For a homework assignment. I trying to print out a .space 11 data using a loop and loading each byte using

lb $a0, data($t9)

do i have to load each byte to print a. space item or is there a better way?

loop2:
        lbu $t9, newNum($t8)
        
        li $v0, 11
            move $a0, $t9
            syscall
                
        addi $t8, $t8, 1
            lbu $t9, newNum($t8)
            bnez $t9, loop2
        

side note: is there another way to detect the end of a .space ?

Thank you

do i have to load each byte to print a.space item or is there a better way?

If you format the space as a C string, you can use "print string" syscall, 4. Formatting as a C string means having a final null character, which it looks like you have already.

BTW, your loop assumes that the string has at least one character (its length >= 1), which is not true in general (some strings have length 0), but may be so in your program.

side note: is there another way to detect the end of a.space?

It depends on how you're using the space. If it is a fixed buffer for a compile time constant string, you can take the difference between two labels:

myspace:    .space 11
myspaceEnd:

...
la $t0, myspaceEnd
la $t1, myspace
sub $t3, $t0, $t1

This will place the size of the.space into $t3 . Some but not all assemblers allow a constant expression, such as myspaceEnd-myspace , since this is a compile constant, it would translate into a runtime constant immediate value, and we could forgo the runtime computation (the above 3 instructions) of the compile time constant.

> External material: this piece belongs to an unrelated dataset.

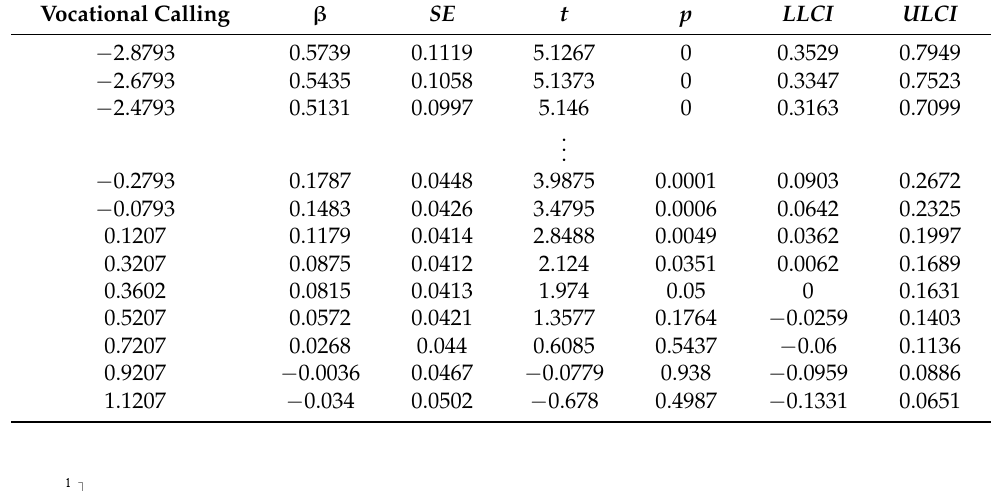
Table 7. Conditional effect significance area of self-efficacy according to vocational calling.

However, these compute the static/compile-time size of the space. If you use the space as a buffer: at runtime place a string there whose length is only known dynamically/at-run-time, this won't compute that dynamic length, it will only give the static length of the space (ie the max allowed length).

Chances are you are using the space as a buffer for a runtime string that could be any length, since the .space directive does not allow for initialization — whereas the .asciiz and .byte directives do.

MARS & QtSpim allow reading a string from the console or from a file. When reading a string from the console, the syscall does not give you the length of the string, so strlen -type of operation is necessary to find the length of such string. The best we can do there is compute the length when needed, and store that length if we need it in several places in the program.

When reading from a file, the syscall does return a length, so there's no need for the strlen operation, if the length return by the syscall is preserved for when needed by the program.